* _Exercise details_
Starting at the line that contains "家，拥有20多年的防霉抗菌历史经验，现成为国内更大的防霉剂、", restate every line word for word through the end of the entries.

Extracted page text data:
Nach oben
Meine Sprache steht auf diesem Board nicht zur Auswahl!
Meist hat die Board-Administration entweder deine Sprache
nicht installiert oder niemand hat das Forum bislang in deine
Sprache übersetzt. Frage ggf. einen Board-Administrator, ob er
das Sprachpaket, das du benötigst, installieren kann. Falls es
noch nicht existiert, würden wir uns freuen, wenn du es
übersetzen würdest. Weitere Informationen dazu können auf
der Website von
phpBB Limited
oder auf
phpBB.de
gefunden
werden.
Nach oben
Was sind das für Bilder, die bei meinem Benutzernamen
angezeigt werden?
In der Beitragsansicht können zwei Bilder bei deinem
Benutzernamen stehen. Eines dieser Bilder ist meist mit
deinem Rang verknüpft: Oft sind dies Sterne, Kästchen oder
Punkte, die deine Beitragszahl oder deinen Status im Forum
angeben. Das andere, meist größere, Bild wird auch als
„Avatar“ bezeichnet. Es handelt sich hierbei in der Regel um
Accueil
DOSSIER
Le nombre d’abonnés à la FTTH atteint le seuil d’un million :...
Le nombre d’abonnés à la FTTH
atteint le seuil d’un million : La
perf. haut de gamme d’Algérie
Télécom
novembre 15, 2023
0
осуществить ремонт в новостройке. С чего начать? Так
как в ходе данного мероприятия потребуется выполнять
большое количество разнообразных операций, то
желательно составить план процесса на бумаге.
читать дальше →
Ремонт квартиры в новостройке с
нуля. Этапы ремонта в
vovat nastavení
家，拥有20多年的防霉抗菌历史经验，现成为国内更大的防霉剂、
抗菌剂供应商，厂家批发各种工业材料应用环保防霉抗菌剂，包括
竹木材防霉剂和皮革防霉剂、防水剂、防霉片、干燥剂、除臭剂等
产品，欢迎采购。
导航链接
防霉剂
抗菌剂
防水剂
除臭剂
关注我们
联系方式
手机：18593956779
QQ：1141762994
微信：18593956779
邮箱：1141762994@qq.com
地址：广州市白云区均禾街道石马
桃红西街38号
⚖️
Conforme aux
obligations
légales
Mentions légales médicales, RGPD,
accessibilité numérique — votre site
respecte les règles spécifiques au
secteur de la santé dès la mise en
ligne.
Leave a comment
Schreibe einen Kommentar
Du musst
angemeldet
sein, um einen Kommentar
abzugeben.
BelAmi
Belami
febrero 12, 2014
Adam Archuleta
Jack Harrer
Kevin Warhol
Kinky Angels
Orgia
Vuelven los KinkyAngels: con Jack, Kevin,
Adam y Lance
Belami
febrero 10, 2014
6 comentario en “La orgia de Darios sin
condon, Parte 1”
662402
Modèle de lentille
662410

* _Your response_
家，拥有20多年的防霉抗菌历史经验，现成为国内更大的防霉剂、
抗菌剂供应商，厂家批发各种工业材料应用环保防霉抗菌剂，包括
竹木材防霉剂和皮革防霉剂、防水剂、防霉片、干燥剂、除臭剂等
产品，欢迎采购。
导航链接
防霉剂
抗菌剂
防水剂
除臭剂
关注我们
联系方式
手机：18593956779
QQ：1141762994
微信：18593956779
邮箱：1141762994@qq.com
地址：广州市白云区均禾街道石马
桃红西街38号
⚖️
Conforme aux
obligations
légales
Mentions légales médicales, RGPD,
accessibilité numérique — votre site
respecte les règles spécifiques au
secteur de la santé dès la mise en
ligne.
Leave a comment
Schreibe einen Kommentar
Du musst
angemeldet
sein, um einen Kommentar
abzugeben.
BelAmi
Belami
febrero 12, 2014
Adam Archuleta
Jack Harrer
Kevin Warhol
Kinky Angels
Orgia
Vuelven los KinkyAngels: con Jack, Kevin,
Adam y Lance
Belami
febrero 10, 2014
6 comentario en “La orgia de Darios sin
condon, Parte 1”
662402
Modèle de lentille
662410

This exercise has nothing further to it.